Regardless of size, spacing, or location, all TSVs follow the same basic steps:

  • Hole Creation: Using deep reactive ion etching, a hole is created in the silicon substrate, alternating etching with a polymer passivation coating to control lateral expansion until the desired depth is reached.
  • Dielectric Layer Deposition: A dielectric layer is deposited on the internal surface of the via to prevent signal loss into the substrate.
  • Barrier/Seed Layer Deposition: A conductive barrier/seed layer is deposited to prime the cavity.
  • Via Filling: The via is filled with a conductive material, commonly copper, using electrochemical deposition.
  • Polishing: The via fill and seed layer are chemically-mechanically polished (CMP) from the front side to expose the filled TSV.
  • Backside Polishing: The backside of the wafer is polished to expose the bottom of the filled via.
  • Pad Placement: Bonding and landing pads are placed at the top and bottom of the filled via for electrical connections.

Heat application during etching and deposition processes can challenge the thermal budget, depending on the timing of TSV fabrication, which can be categorized into via first, via middle, and via last.

  • Via-First: TSVs are fabricated early, before active device layers are built, avoiding thermal stress on functional circuitry and allowing efficient heat dissipation.
  • Via-Middle: TSVs are built after active device layers but before back-end-of-line (BEOL) metallization, minimizing thermal stress while ensuring proper TSV formation, and improving signal integrity by placing TSVs close to active devices.
  • Via-Last: TSVs are inserted after active device layers and BEOL metallization, requiring careful management to avoid damage to completed structures, and simplifying overall manufacturing through tight integration.

Why Atomica?

Atomica has the cutting-edge tools, sophisticated manufacturing processes, and expertise to create high-quality TSVs, microscopic MEMS, and advanced integrated packages. With deep experience in material science, Atomica offers a wide array of plating materials, including copper (Cu), gold (Au), silver (Ag), indium (In), nickel (Ni), tin (Sn), and alloys such as iron-nickel (NiFe) and gold-tin (AuSn). Atomica’s outstanding capabilities in bonding techniques, including thermal compression, fusion, direct bonding, polymer bonding, and hybrid bonding, enable unique solutions like bonding stacks of four silicon wafers.

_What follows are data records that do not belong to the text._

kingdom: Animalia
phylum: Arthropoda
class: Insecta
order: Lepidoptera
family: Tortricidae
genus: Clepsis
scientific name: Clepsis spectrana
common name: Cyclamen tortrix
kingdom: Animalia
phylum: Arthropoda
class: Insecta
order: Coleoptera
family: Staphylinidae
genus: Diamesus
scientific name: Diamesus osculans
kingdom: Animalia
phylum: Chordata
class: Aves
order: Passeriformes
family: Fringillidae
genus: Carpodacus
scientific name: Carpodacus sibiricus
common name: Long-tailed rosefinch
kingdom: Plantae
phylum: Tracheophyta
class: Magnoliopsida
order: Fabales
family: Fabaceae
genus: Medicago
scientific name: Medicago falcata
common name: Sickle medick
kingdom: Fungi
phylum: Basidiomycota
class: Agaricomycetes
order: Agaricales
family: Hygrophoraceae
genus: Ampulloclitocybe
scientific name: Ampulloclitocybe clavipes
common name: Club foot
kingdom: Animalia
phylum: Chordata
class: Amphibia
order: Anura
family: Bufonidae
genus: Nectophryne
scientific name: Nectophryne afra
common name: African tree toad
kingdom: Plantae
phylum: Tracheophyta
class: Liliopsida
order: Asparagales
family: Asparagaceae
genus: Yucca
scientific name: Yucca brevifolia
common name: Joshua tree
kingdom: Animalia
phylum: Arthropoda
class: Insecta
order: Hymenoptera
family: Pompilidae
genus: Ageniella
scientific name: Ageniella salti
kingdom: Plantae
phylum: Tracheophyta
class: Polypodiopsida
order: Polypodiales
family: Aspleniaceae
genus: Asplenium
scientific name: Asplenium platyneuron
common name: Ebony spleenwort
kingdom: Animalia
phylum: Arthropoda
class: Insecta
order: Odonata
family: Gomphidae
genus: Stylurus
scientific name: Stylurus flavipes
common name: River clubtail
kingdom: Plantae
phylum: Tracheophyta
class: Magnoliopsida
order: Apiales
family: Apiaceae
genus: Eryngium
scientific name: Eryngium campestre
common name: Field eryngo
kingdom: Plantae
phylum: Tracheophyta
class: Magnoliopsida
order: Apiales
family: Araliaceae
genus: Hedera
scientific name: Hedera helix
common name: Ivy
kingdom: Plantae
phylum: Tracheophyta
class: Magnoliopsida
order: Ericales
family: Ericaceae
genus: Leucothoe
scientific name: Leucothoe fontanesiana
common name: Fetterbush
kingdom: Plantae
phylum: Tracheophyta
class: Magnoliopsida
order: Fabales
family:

The company’s early learning efforts have paved the way for future efficiency in wafer-scale heterogeneous 3D IC platforms with full control, monitoring, and communication functionality. Ultimately, Atomica’s proven track record of combining tools, processes, and experience makes it the ideal partner to meet customers’ most challenging needs, ensuring high-quality, reliable products designed to meet the demands of modern semiconductor applications.